Rita is a mother of two grownups, both accomplished lawyers in their own right, Ritwika and Saurajay (I struggle to pronounce his name correctly, so she told me his nickname), they’re three years apart, and have done well for themselves. Her husband, Sanjay Prakas Nanda, an intellectual and a writer, worked with the American Consulate in Kolkata. Both the children were in college, when he passed away after a brief illness. Rita held the family together, and despite the setback, things have happened as they were supposed to. Ritwika and Saurajay are very different, yet similar in their devotion for their mother.
She mostly lives in Delhi with them, but misses tending to her garden in Shantiniketan (She’s learned gardening too). Rita gives them their space as she needs her own to learn new skills as part of her perpetual pursuit to be ‘relaxed’. She does things for the love of it, the process is important not the outcome. The process is the learning. One can’t miss the silent vitality she embodies. Perhaps, that explains why one experiences joy in her presence.

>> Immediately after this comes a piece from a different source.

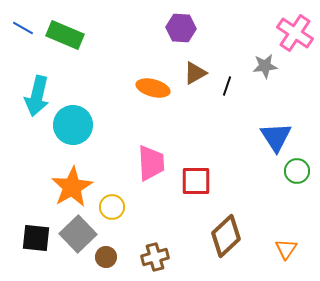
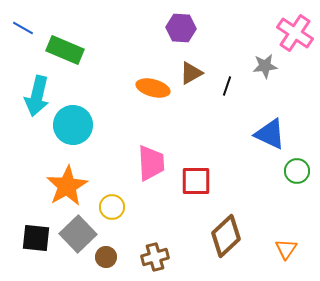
green rectangle: moved 15 px down
brown triangle: moved 4 px left
blue triangle: moved 6 px left, 3 px up; rotated 32 degrees counterclockwise
orange star: moved 5 px left, 1 px up
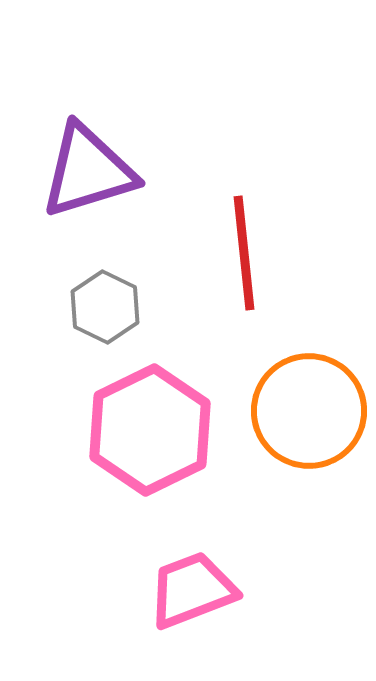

A certain condition of the knees has slowed her walk, but not her wandering spirit. She plans to visit Kerala with a bunch of friends around Christmas time. And this article will not be complete if I don’t mention that she's a great cook. There’s hardly anyone who feeds people like her, standing by their side. Ritwika was a bit embarrassed by what she felt was her overbearing hospitality; to me she was just forthright about her affection.
‘I tell my children and students to read the book and try to understand what’s being explained,’ she says. Self-study is ‘slow’ learning. It’s the metamorphosis caused by imbibing a skill by practicing–aligning your mind on doing something specific, repetitively.
Slow learning is like controlling the rhythms of your own life in a certain way, therefore, it's lasting. And becomes an integral instrument of self-expression. Rita has garnered varied means to express herself variously, to give voice to experiences and ideas that don't lend itself to words.
There will come a day, sooner than later, when Rita will have her own quintessential painting style like the sarees she wears.